Übergewichtige Jugendliche priorisiert gegen COVID-19 impfen?

Mittwoch, 26. Januar 2022

/DimmoP, stock.adobe.com

São Paulo – Adipositas ist als eigenständiger Risikofaktor bei Jugendlichen stärker mit einem schweren COVID-19-Verlauf assoziiert als bei älteren Menschen. Epidemiologische Auswertungen aus Brasilien deuten darauf hin, dass auch übergewichtige Jugendliche priorisiert gegen COVID-19 geimpft werden sollten.

Das Alter ist genauso wie Fettleibigkeit einer der Haupteinflussfaktoren für COVID-19-bedingte schwere Verläufe und Mortalität. Ob Fettleibigkeit unabhängig vom Alter ein eigener Risikofaktor darstellt und welche Altersgruppe besonders betroffen ist, untersuchten jetzt brasilianische Wissenschaftler mittels retrospektiver Analysen öffentlich zugänglicher Daten aus einem nationalen Influenza Register SIVEP-Gripe (Sistema de Informação Epidemiológica da Gripe) (The Lancet Regional Health - Americas, 2022; DOI: 10.1016/j.lana.2021.100167).
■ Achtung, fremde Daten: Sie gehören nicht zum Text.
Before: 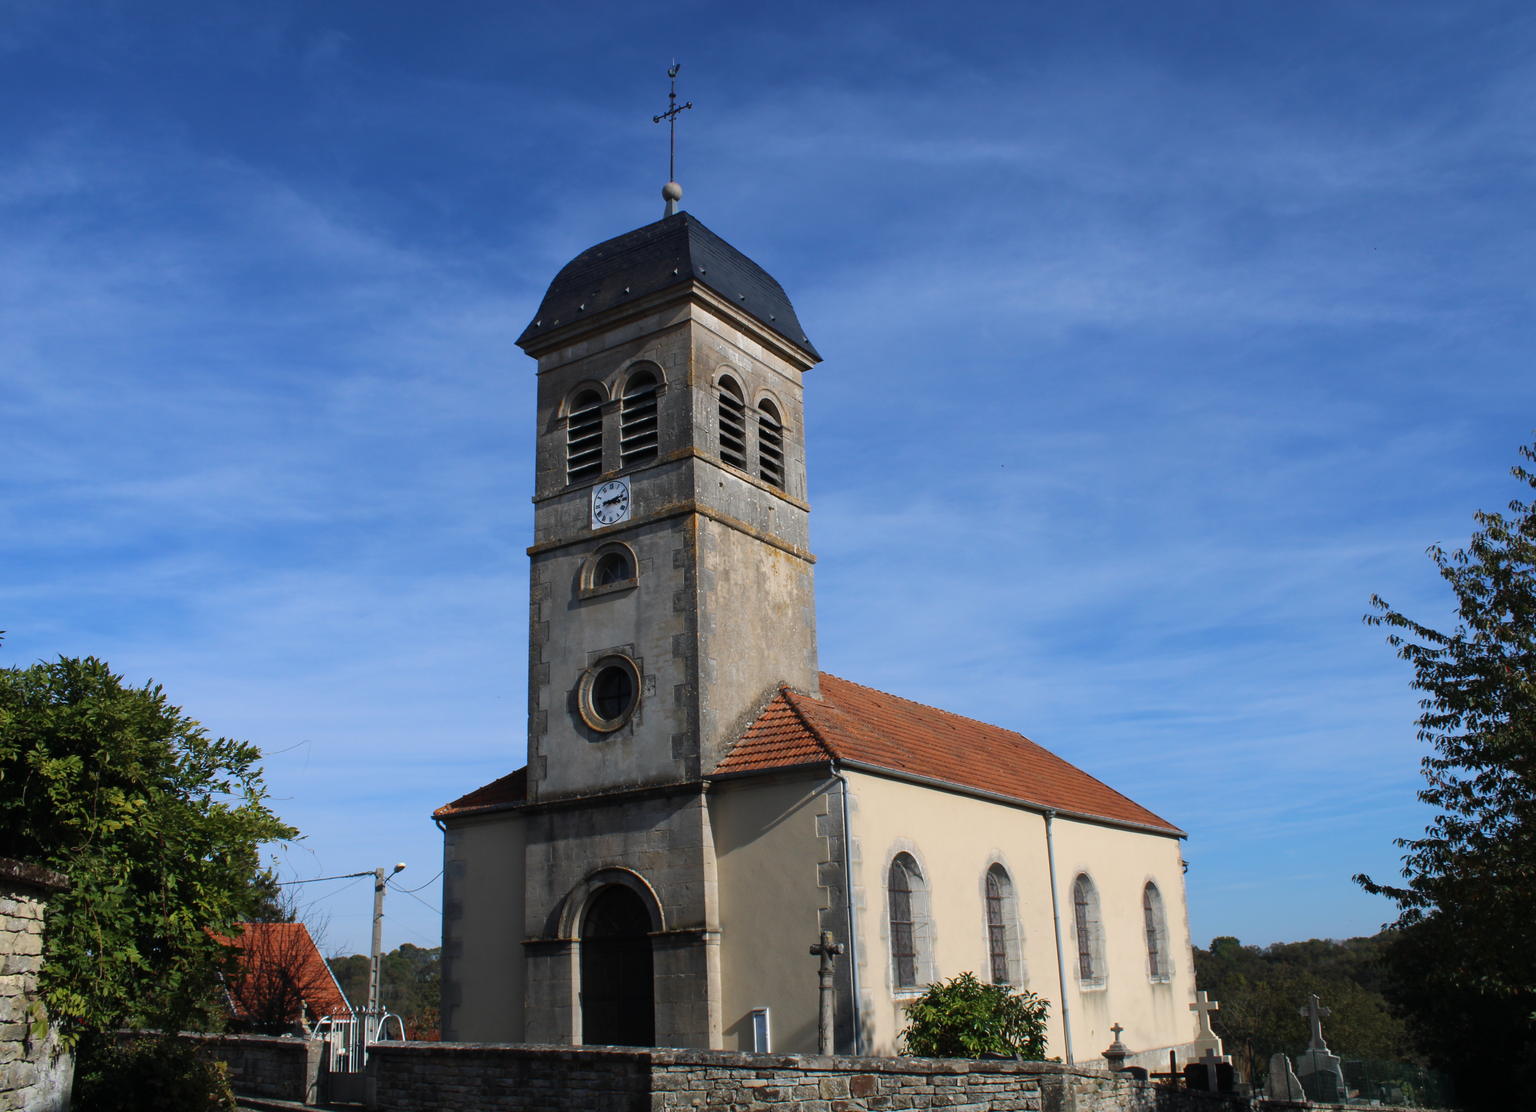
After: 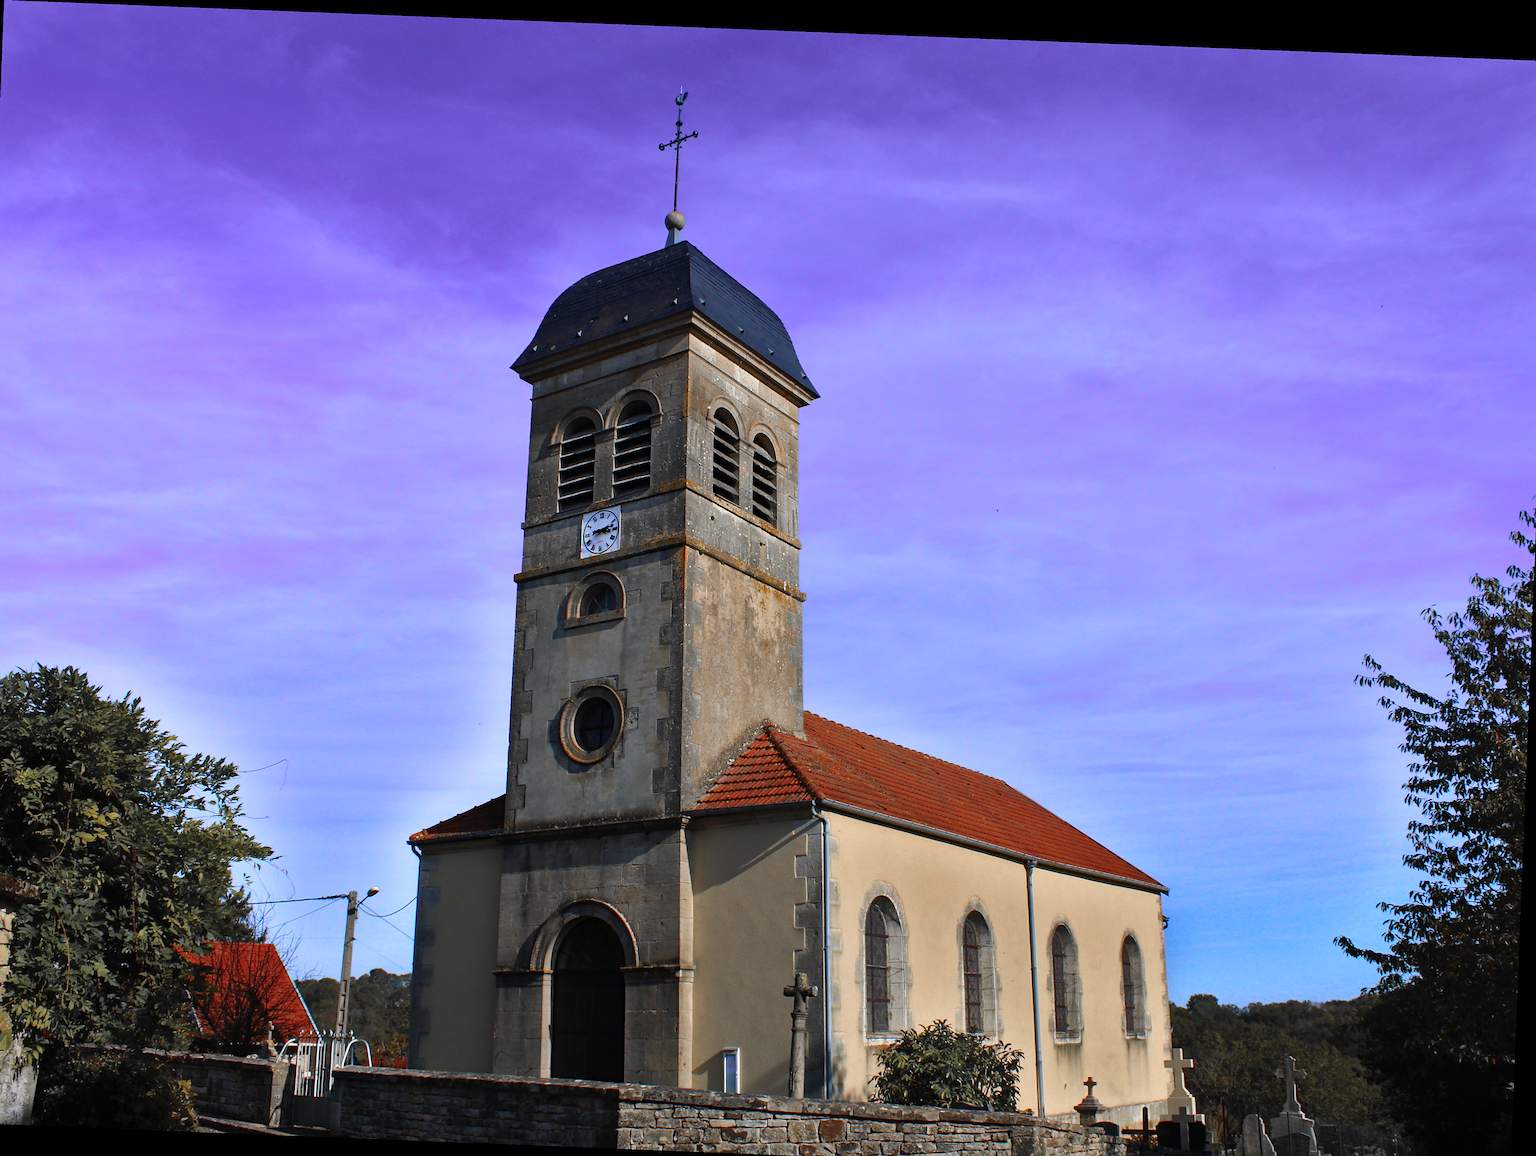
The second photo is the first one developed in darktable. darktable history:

Die Forscher stellen die Hypothese auf, dass Übergewicht bei jungen Menschen wahrscheinlich mit einem höheren Risiko für schwere Verläufe als im Vergleich gleichaltrigen normalgewichtigen Jugend­lichen einher geht.
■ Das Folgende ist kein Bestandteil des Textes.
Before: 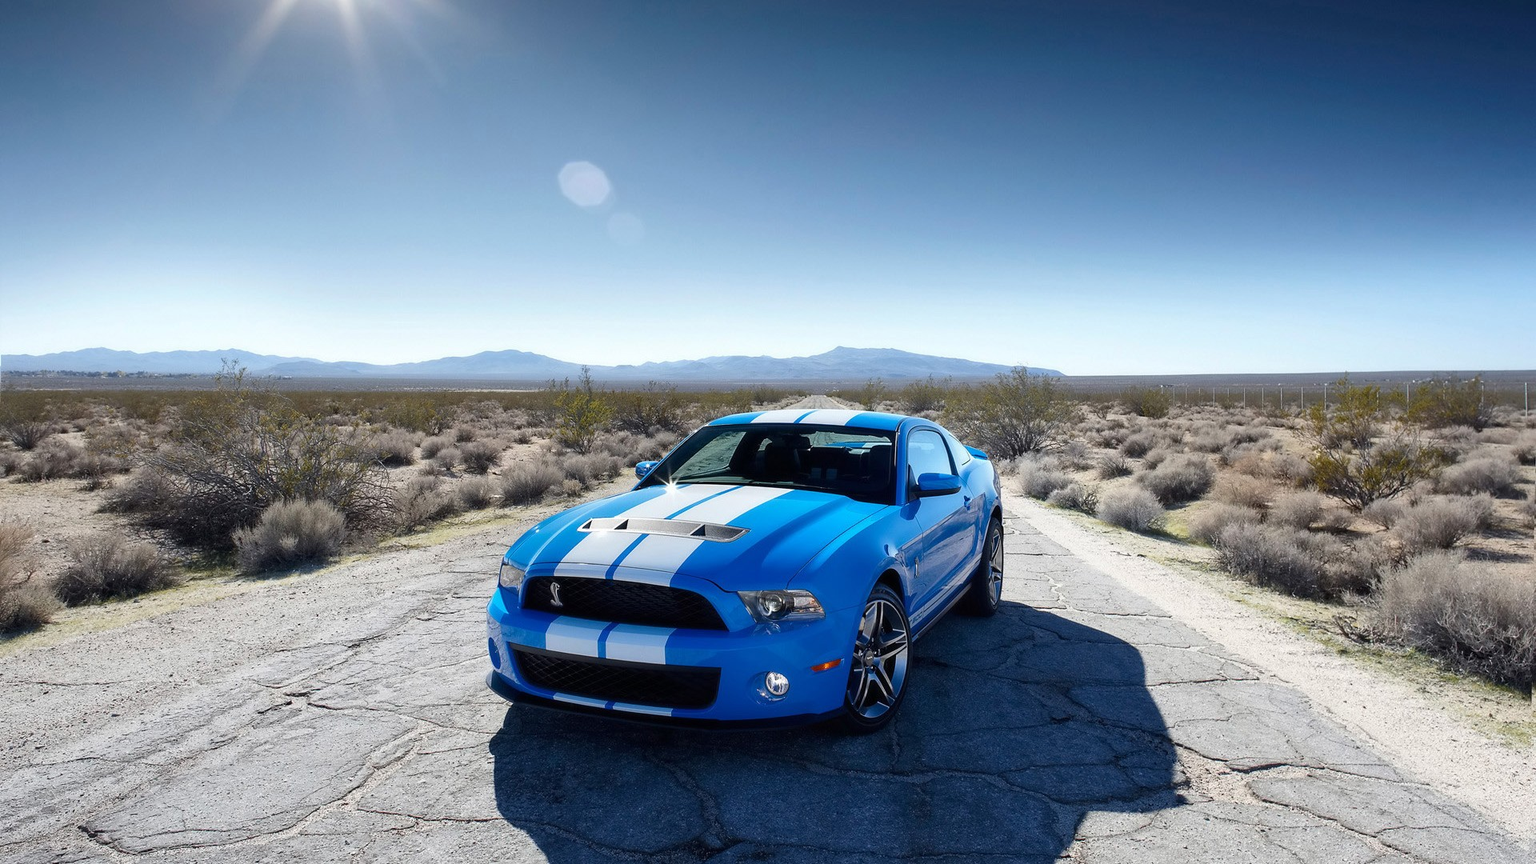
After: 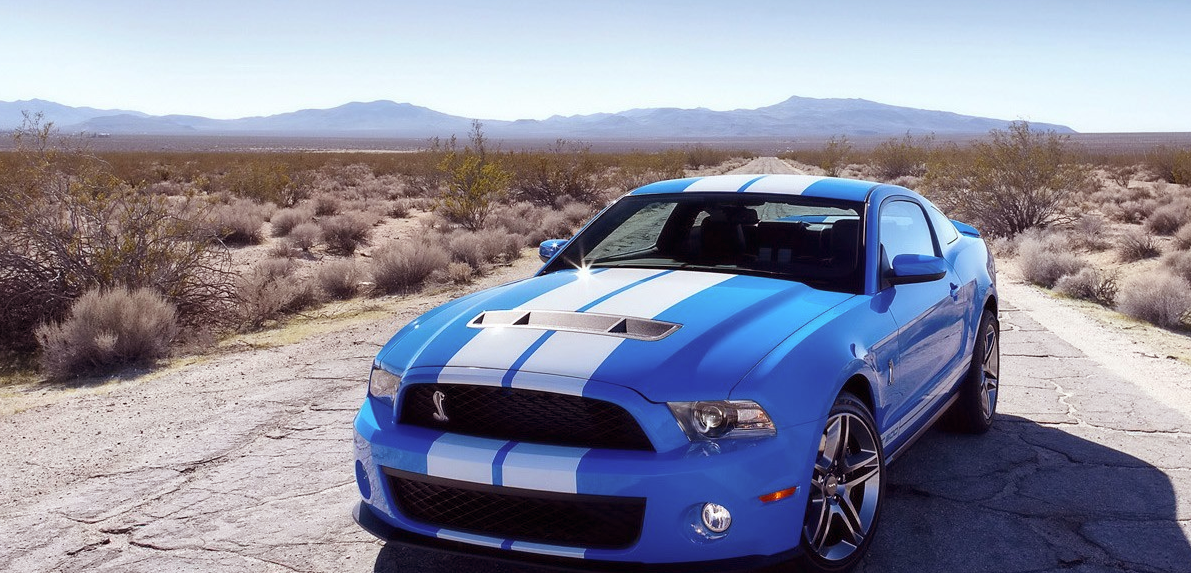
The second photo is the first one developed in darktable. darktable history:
crop: left 13.312%, top 31.28%, right 24.627%, bottom 15.582%
rgb levels: mode RGB, independent channels, levels [[0, 0.474, 1], [0, 0.5, 1], [0, 0.5, 1]]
Zur Auswertung zog Erstautorin Michelle Discacciati von der Fakultät für pharmazeutische Wissenschaf­ten an der Universität in São Paulo (Brasilien) Daten von 313.898 hospitalisierten COVID-19-Patienten im Alter von 20 bis 89 Jahren heran, die einen BMI≥25 kg/m2, Herz-Kreislauf-Erkrankungen (CVD), Diabe­tes oder keine Risikofaktoren für schwere Verläufe aufwiesen.
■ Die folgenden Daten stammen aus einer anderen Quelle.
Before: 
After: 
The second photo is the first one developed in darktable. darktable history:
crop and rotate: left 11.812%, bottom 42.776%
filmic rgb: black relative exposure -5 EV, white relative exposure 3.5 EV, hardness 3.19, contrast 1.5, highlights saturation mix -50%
Die Forscher entdeckten, dass Fettleibigkeit ein eigenständiger Risikofaktor für COVID-19-bedingte Sterb­lichkeit war und stärkere Effekte zeigte, als andere Risikofaktoren wie CVD und Diabetes. Fettleibig­keit, CVD und Diabetes erhöhten die Risiken für höhere Schweregrade und Tod durch COVID-19 bei jungen Erwachsenen stärker als bei älteren Menschen, heben die Studienautoren hervor.

Unter den hospitalisierten Patienten mit Adipositas stiegen die Risiken für intensivmedizinische Betreu­ung und Tod mit der Schwere der Fettleibigkeit. Fettleibigkeit allein aber auch in Verbindung mit Herz-Kreislauf-Erkrankungen oder Diabetes erhöhten die Risiken für schwere COVID-19-Verläufe bei jungen Erwachsenen.

Die Daten liefern wichtige epidemiologische Einblicke über die Auswirkungen von COVID-19 bei über­gewichtigen Jugendlichen, die bei zukünftigen Impfstrategien priorisiert berücksichtigt werden sollten, so das Fazit der Studienautoren.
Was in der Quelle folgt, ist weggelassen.